Problem to work on: From the material below, tally every line containing "system"; reply with the total only.

═════ Listed entries ═════

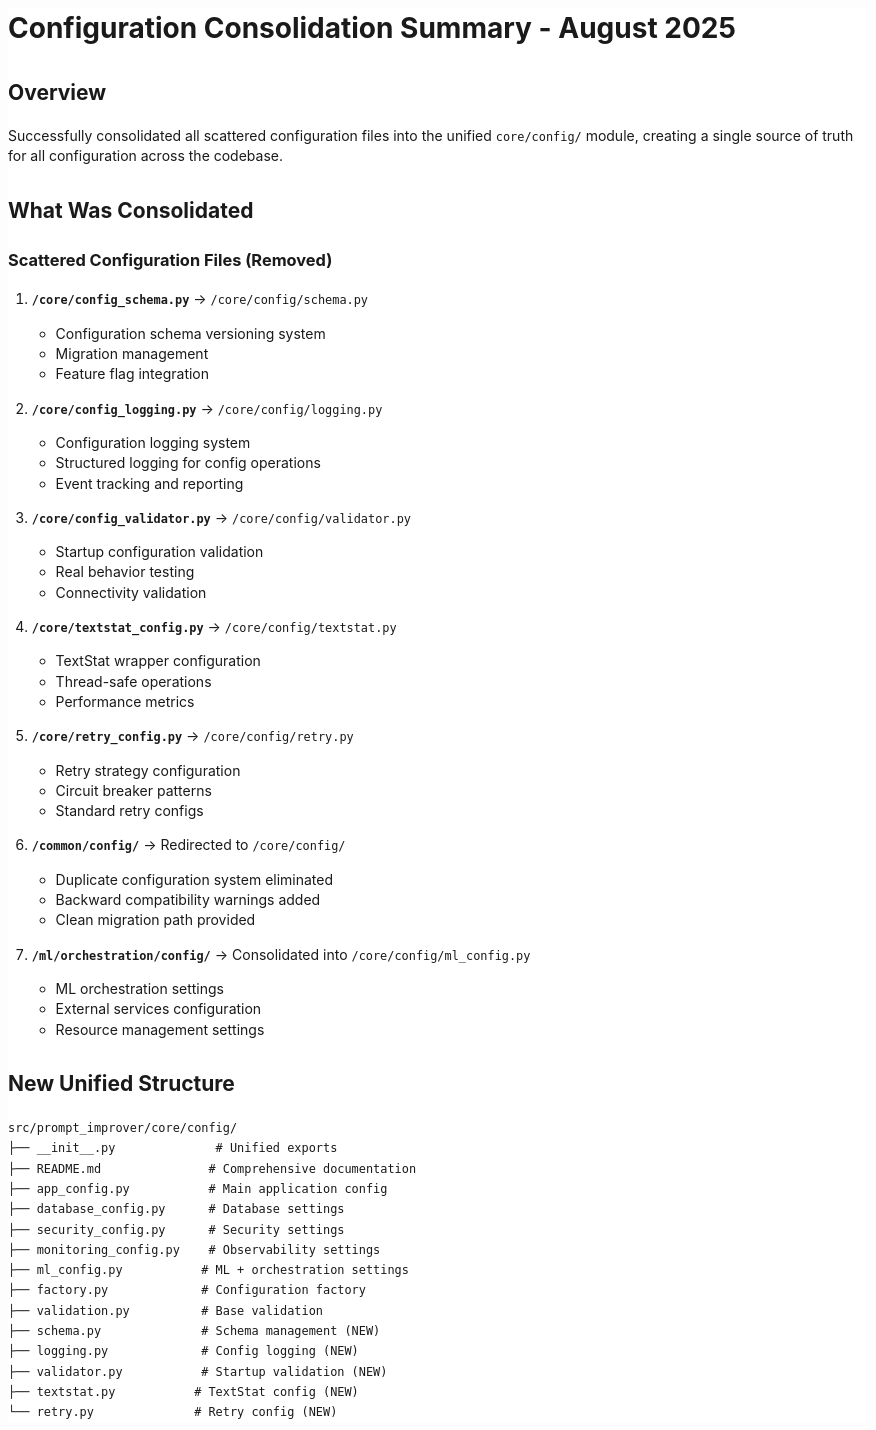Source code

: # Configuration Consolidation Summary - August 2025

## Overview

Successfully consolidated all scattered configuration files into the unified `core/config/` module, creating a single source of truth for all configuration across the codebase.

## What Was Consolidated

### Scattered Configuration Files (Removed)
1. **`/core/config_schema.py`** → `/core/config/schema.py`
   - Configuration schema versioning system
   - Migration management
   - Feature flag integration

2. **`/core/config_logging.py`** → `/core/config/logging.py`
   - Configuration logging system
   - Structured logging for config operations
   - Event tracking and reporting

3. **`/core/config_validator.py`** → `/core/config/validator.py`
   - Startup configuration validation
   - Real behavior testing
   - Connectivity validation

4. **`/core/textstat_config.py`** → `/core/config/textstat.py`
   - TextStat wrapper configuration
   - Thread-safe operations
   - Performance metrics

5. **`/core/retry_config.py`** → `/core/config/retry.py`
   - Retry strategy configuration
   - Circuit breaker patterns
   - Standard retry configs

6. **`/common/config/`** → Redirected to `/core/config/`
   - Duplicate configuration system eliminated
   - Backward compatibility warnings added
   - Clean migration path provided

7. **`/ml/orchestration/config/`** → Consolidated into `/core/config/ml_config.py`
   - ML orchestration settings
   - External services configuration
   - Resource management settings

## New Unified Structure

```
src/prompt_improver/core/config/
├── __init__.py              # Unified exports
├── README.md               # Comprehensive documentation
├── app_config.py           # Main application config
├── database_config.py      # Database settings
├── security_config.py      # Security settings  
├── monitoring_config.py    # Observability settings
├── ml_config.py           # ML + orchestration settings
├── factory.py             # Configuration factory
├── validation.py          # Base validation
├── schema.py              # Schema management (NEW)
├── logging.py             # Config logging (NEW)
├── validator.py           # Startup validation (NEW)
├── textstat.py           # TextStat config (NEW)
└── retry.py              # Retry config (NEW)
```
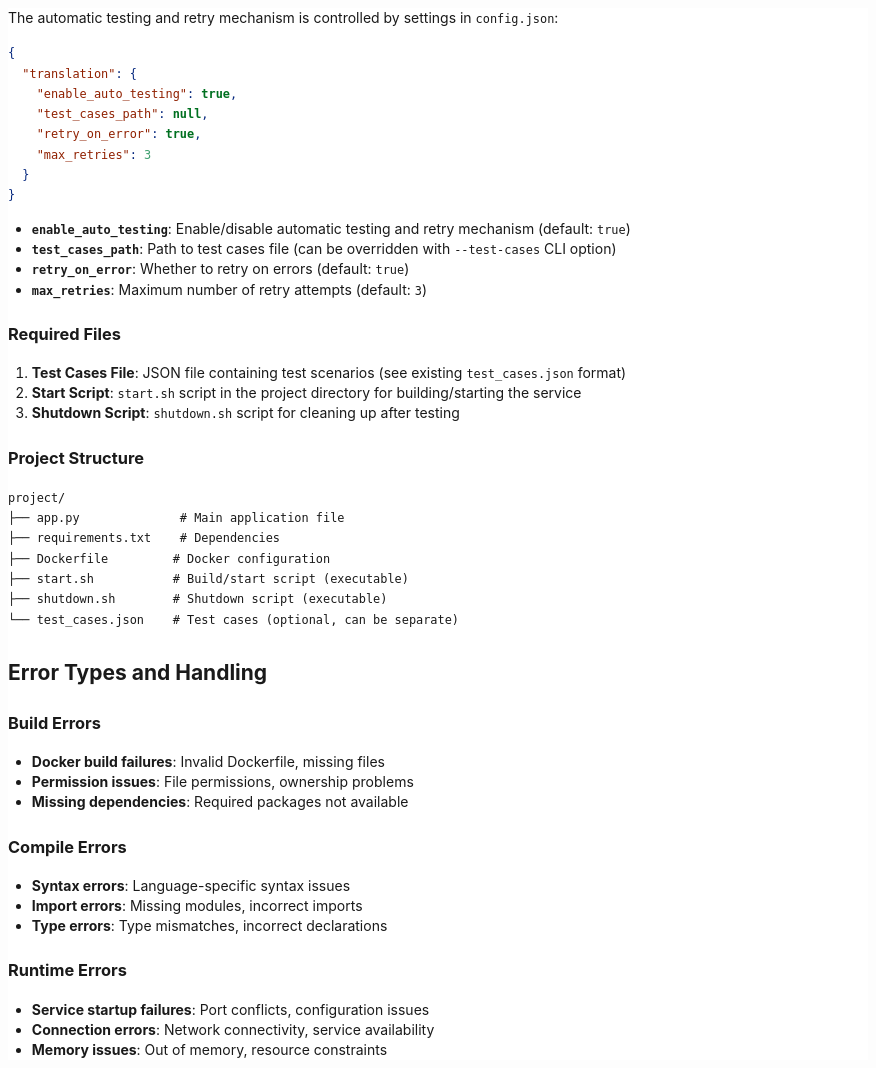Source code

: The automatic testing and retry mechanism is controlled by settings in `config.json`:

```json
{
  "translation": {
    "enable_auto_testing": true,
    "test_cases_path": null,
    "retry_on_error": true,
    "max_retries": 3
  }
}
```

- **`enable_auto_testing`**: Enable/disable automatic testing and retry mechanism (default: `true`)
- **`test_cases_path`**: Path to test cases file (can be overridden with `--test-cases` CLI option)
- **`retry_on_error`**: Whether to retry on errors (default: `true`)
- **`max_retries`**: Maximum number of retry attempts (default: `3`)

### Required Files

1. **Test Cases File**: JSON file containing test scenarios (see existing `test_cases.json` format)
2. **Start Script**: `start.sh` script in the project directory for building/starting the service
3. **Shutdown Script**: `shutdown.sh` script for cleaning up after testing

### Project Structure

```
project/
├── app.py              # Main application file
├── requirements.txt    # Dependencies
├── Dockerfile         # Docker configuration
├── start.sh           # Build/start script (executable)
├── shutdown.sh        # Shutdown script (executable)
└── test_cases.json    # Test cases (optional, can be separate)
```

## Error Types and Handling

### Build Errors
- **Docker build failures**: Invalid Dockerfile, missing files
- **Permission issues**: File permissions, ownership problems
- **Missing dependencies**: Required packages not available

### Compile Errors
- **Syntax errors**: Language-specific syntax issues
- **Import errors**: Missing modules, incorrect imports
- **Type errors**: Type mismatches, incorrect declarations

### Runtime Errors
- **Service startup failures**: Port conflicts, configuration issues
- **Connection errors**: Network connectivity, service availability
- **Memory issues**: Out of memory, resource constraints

═════

Task solution: 3